XMLWriter

class astropy.utils.xml.writer.XMLWriter(file)[source]

Bases: object

A class to write well-formed and nicely indented XML.

Use like this:

w = XMLWriter(fh)
with w.tag('html'):
    with w.tag('body'):
        w.data('This is the content')

Which produces:

<html>
 <body>
  This is the content
 </body>
</html>
Parameters:
filewritable file-like object python:file-like object

Methods Summary

close(id)

Closes open elements, up to (and including) the element identified by the given identifier.

comment(comment)

Adds a comment to the output stream.

data(text)

Adds character data to the output stream.

element(tag[, text, wrap, attrib])

Adds an entire element.

end([tag, indent, wrap])

Closes the current element (opened by the most recent call to start).

flush()

get_indentation()

Returns the number of indentation levels the file is currently in.

get_indentation_spaces([offset])

Returns a string of spaces that matches the current indentation level.

object_attrs(obj, attrs)

Converts an object with a bunch of attributes on an object into a dictionary for use by the XMLWriter.

start(tag[, attrib])

Opens a new element.

tag(tag[, attrib])

A convenience method for creating wrapper elements using the with statement.

xml_cleaning_method([method])

Context manager to control how XML data tags are cleaned (escaped) to remove potentially unsafe characters or constructs.

Methods Documentation

close(id)[source]

Closes open elements, up to (and including) the element identified by the given identifier.

Parameters:
idpython:int

Element identifier, as returned by the start method.

comment(comment)[source]

Adds a comment to the output stream.

Parameters:
commentpython:str

Comment text, as a Unicode string.

data(text)[source]

Adds character data to the output stream.

Parameters:
textpython:str

Character data, as a Unicode string.

element(tag, text=None, wrap=False, attrib={}, **extra)[source]

Adds an entire element.
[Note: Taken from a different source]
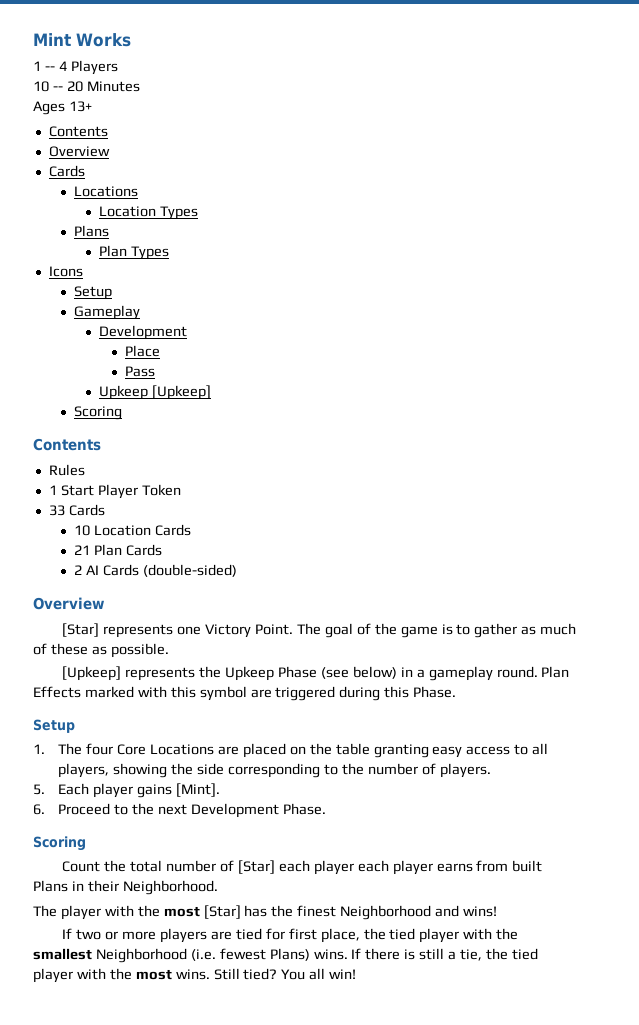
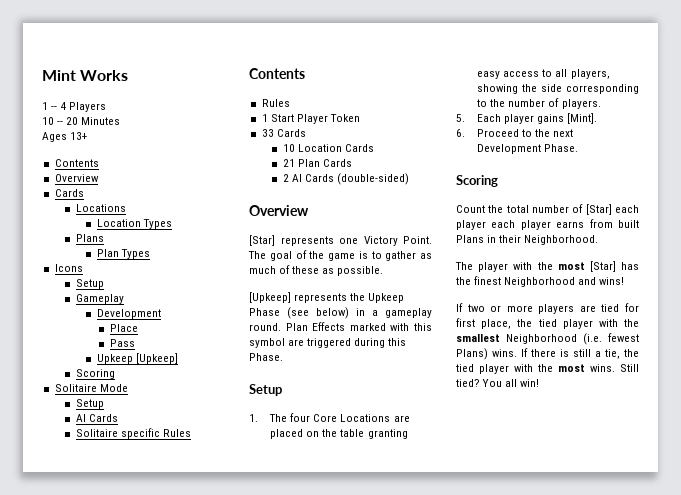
(123, 413) none -> [54,384,128,392] [75,399,104,409] [75,414,118,422] [75,428,191,439] // Solitaire Mode // Setup // AI Cards // Solitaire specific Rules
This is the same as calling start, data, and end in sequence. The text argument can be omitted.

end(tag=None, indent=True, wrap=False)[source]

Closes the current element (opened by the most recent call to start).

Parameters:
tagpython:str

Element name. If given, the tag must match the start tag. If omitted, the current element is closed.

flush()[source]
get_indentation()[source]

Returns the number of indentation levels the file is currently in.

get_indentation_spaces(offset=0)[source]

Returns a string of spaces that matches the current indentation level.

static object_attrs(obj, attrs)[source]

Converts an object with a bunch of attributes on an object into a dictionary for use by the XMLWriter.

Parameters:
objobject

Any Python object

attrspython:sequence of python:str

Attribute names to pull from the object

Returns:
attrspython:dict

Maps attribute names to the values retrieved from obj.attr. If any of the attributes is None, it will not appear in the output dictionary.

start(tag, attrib={}, **extra)[source]

Opens a new element. Attributes can be given as keyword arguments, or as a string/string dictionary. The method returns an opaque identifier that can be passed to the close() method, to close all open elements up to and including this one.

Parameters:
tagpython:str

The element name

attribpython:dict of python:str -> python:str

Attribute dictionary. Alternatively, attributes can be given as keyword arguments.

Returns:
idpython:int

Returns an element identifier.

tag(tag, attrib={}, **extra)[source]

A convenience method for creating wrapper elements using the with statement.

Examples

>>> with writer.tag('foo'):  
...     writer.element('bar')
... # </foo> is implicitly closed here
...

Parameters are the same as to start.

xml_cleaning_method(method='escape_xml', **clean_kwargs)[source]

Context manager to control how XML data tags are cleaned (escaped) to remove potentially unsafe characters or constructs.

The default (method='escape_xml') applies brute-force escaping of certain key XML characters like <, >, and & to ensure that the output is not valid XML.

In order to explicitly allow certain XML tags (e.g. link reference or emphasis tags), use method='bleach_clean'. This sanitizes the data string using the clean function of the bleach package. Any additional keyword arguments will be passed directly to the clean function.

Finally, use method='none' to disable any sanitization. This should be used sparingly.

Example:

w = writer.XMLWriter(ListWriter(lines))
with w.xml_cleaning_method('bleach_clean'):
    w.start('td')
    w.data('<a href="https://google.com">google.com</a>')
    w.end()
Parameters:
methodpython:str

Cleaning method. Allowed values are “escape_xml”, “bleach_clean”, and “none”.

**clean_kwargskeyword args

Additional keyword args that are passed to the bleach.clean() function.